I have a question regarding to this bias and variance decomposition in The Elements of Statistical Learning. In chapter 7.2, it mentioned $\operatorname{Err}\left(x_0\right)=$
$$E\left[\left(Y-\hat{f}\left(x_0\right)\right)^2 \mid X=x_0\right]=\sigma_{\varepsilon}^2+\left[\mathrm{E} \hat{f}\left(x_0\right)-f\left(x_0\right)\right]^2+E\left[\hat{f}\left(x_0\right)-\mathrm{E} \hat{f}\left(x_0\right)\right]^2 =\sigma_{\varepsilon}^2+\operatorname{Bias}^2\left(\hat{f}\left(x_0\right)\right)+\operatorname{Var}\left(\hat{f}\left(x_0\right)\right)$$
While keep $x_0$ fixed, this can be viewed as a population level expected prediction error. Later when the textbook talks about how to choose an optimal parameter analytically (prepare for C_p, AIC, etc), it talks about estimating this expected prediction error using the training sample, but no bias and variance decomposition was done there.

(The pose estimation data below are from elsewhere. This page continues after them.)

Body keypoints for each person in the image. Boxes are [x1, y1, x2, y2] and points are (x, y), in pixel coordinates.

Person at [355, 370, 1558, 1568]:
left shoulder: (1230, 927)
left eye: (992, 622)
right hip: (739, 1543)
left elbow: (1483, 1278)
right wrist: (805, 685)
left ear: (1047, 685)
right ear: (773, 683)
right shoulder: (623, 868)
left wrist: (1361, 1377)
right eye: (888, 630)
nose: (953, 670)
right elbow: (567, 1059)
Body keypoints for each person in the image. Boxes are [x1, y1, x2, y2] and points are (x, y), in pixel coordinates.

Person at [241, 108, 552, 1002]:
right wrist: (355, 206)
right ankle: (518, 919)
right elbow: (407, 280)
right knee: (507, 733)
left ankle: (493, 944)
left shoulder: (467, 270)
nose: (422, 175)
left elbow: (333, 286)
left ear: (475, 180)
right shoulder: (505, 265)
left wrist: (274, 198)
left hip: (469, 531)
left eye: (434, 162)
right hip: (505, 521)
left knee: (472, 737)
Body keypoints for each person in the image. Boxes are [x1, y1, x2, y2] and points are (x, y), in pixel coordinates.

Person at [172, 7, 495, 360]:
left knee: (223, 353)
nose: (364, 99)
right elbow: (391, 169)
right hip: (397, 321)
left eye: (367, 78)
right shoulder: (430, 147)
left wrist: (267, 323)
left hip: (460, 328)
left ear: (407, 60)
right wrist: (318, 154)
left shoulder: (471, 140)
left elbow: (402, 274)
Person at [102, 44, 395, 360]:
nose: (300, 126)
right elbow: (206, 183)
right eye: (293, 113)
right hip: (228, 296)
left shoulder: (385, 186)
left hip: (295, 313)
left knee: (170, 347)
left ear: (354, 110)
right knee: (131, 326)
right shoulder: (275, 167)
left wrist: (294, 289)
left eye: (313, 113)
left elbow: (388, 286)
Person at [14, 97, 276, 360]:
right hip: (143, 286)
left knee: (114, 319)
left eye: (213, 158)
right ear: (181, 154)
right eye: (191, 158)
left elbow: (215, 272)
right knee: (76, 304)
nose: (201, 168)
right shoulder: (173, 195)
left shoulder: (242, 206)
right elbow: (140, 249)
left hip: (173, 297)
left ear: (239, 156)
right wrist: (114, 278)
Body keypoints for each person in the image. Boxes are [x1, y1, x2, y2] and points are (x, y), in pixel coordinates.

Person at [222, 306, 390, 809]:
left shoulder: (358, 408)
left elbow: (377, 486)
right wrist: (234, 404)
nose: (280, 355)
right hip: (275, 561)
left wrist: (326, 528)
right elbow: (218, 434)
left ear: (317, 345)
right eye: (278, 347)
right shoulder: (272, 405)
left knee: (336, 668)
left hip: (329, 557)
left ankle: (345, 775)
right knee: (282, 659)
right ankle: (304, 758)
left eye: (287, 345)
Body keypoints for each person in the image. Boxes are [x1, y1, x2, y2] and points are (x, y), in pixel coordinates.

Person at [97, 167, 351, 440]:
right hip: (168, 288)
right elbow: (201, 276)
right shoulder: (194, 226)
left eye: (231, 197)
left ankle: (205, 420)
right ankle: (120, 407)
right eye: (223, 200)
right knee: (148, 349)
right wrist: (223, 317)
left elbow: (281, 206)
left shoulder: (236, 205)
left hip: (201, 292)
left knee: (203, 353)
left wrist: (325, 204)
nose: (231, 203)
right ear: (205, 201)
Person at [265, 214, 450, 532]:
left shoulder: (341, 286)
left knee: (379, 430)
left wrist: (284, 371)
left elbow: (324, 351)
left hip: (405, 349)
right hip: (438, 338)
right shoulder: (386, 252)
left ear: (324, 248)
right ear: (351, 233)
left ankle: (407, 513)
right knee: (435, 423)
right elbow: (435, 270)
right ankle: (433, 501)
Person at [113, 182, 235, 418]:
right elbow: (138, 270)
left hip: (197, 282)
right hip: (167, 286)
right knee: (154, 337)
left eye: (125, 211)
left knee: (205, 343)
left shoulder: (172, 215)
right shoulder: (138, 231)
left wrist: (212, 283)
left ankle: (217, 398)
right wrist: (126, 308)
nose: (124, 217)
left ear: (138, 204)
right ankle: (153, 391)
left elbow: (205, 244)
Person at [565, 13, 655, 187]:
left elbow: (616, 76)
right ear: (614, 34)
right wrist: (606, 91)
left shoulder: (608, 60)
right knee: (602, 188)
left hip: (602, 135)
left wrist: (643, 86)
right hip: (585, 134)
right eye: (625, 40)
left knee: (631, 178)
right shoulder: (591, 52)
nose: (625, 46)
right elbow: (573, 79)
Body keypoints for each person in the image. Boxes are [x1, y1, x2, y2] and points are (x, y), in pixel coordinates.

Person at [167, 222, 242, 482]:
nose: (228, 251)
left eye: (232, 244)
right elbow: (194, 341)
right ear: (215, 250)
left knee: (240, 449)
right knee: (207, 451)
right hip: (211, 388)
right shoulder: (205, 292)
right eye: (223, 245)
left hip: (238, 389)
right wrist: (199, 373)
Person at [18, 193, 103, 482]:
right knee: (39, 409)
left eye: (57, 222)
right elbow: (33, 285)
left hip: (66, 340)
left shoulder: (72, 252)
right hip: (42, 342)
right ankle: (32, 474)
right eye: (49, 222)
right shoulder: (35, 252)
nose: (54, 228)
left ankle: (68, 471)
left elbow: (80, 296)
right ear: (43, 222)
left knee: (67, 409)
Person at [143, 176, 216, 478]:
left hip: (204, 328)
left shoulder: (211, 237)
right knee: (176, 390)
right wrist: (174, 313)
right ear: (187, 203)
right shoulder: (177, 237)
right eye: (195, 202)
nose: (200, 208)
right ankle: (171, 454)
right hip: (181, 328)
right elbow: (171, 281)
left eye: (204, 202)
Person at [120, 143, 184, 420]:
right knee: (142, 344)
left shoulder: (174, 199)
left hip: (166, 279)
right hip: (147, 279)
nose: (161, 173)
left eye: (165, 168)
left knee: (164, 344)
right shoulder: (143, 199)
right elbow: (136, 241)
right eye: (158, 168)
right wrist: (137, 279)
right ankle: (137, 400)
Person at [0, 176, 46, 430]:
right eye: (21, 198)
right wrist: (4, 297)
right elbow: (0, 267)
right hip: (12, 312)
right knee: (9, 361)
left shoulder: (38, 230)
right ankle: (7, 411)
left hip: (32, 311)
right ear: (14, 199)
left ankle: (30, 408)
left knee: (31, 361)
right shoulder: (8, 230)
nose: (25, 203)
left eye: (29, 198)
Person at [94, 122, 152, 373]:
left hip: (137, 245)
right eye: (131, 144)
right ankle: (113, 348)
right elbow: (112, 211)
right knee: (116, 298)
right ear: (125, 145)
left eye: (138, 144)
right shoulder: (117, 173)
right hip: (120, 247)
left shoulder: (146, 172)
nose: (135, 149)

I wonder if bias and variance decomposition is only some analysis worth talking about in the population level?
In this Bias-Variance Decomposition in Ridge Linear Regression, the decomposition has been intensively discussed. At the end, one can naturally optimize the sum of squared bias and variance to get an optimal penalty parameter $\lambda$. However, as the author mentioned, the result relies on couple of unknown (true) quantities.
So far it seems like one can find a feasible optimal $\lambda$ by optimizing the estimated expected prediction error, but cannot find a feasible optimal $\lambda$ from the bias variance decomposition, which is an analysis done worth only on the population level. Is that correct?